Monsieur [O] [X] et la société MEDIA CONSEIL INFOS, succombant, seront condamnés in solidum aux dépens, à l’exclusion de ceux relatifs à Monsieur [F] [W] et l’association AURORE qui seront laissés à la charge du syndicat des copropriétaires.
Il serait inéquitable de laisser à la charge de l’association AURORE l’intégralité de ses frais de procédure non compris dans les dépens. Le syndicat des copropriétaires sera condamné à lui verser la somme de 1.500 euros sur le fondement de l’article 700 du code de procédure civile.
Il serait également inéquitable de laisser à la charge du syndicat des copropriétaires l’intégralité de ses frais de procédure non compris dans les dépens.
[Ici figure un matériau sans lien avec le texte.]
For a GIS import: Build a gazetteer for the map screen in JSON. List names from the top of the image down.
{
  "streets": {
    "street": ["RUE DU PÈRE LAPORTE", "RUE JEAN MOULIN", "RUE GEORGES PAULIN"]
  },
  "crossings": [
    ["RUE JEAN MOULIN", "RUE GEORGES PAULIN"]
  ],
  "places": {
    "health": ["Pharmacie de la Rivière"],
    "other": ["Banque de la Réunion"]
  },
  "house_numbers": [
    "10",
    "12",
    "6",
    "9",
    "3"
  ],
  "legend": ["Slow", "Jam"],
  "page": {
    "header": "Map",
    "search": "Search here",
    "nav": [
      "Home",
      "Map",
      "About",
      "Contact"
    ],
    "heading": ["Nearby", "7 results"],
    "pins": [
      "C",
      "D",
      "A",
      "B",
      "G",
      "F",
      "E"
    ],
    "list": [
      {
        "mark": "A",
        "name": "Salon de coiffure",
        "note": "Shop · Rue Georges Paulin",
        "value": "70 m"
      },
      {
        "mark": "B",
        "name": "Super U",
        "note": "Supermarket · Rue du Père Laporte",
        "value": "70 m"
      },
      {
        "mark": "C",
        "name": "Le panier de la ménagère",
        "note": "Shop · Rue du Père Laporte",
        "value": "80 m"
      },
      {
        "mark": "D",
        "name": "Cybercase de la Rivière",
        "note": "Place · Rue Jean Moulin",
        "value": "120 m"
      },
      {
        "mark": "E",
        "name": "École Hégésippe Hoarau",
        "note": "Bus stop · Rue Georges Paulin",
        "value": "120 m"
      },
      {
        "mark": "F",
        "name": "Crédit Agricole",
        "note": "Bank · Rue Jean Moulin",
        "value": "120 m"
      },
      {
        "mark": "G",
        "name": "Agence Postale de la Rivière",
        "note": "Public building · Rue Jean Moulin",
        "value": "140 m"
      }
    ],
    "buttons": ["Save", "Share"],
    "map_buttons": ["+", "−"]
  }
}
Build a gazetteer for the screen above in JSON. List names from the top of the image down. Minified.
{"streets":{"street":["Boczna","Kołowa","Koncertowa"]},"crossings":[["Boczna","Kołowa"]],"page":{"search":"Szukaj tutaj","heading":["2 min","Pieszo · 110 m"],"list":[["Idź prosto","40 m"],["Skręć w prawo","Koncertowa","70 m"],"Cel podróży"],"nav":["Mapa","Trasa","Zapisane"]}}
Monsieur [O] [X] et de la société MEDIA CONSEIL INFOS seront condamnés in solidum à lui verser la somme de 1.500 euros sur le fondement de l’article 700 du code de procédure civile.
PAR CES MOTIFS
Statuant en référé, par remise au greffe le jour du délibéré, après débats en audience publique, par décision réputée contradictoire et en premier ressort,
Constatons que Monsieur [O] [X] et de la société MEDIA CONSEIL INFOS occupent sans droit ni titre les parties communes de l’immeuble situé à [Adresse 7], au rez-de-chaussée ;
Ordonnons, si besoin avec le concours de la force publique, leur expulsion hors de ces lieux ainsi que celle de tous occupants de leur chef ;
Disons que les meubles et objets mobiliers se trouvant sur place donneront lieu à l’application des dispositions des articles L433-1 et L433-2 du code des procédures civiles d’exécution ;
Rejetons pour le surplus ;
Condamnons in solidum Monsieur [O] [X] et la société MEDIA CONSEIL INFOS aux dépens, à l’exclusion de ceux relatifs à Monsieur [F] [W] et l’association AURORE qui seront laissés à la charge du syndicat des copropriétaires de l’immeuble situé à [Adresse 7] ;
Condamnons in solidum Monsieur [O] [X] et la société MEDIA CONSEIL INFOS à payer au syndicat des copropriétaires de l’immeuble situé à [Localité 1], [Adresse 8], la somme de 1.500 euros sur le fondement de l’article 700 du code de procédure civile ;
Condamnons le syndicat des copropriétaires de l’immeuble situé à [Localité 1], [Adresse 8], à payer à l’association AURORE la somme de 1.500 euros sur le fondement de l’article 700 du code de procédure civile ;
Rappelons que l’exécution provisoire est de droit.
AINSI JUGÉ AU PALAIS DE JUSTICE DE BOBIGNY, LE 01 AVRIL 2026.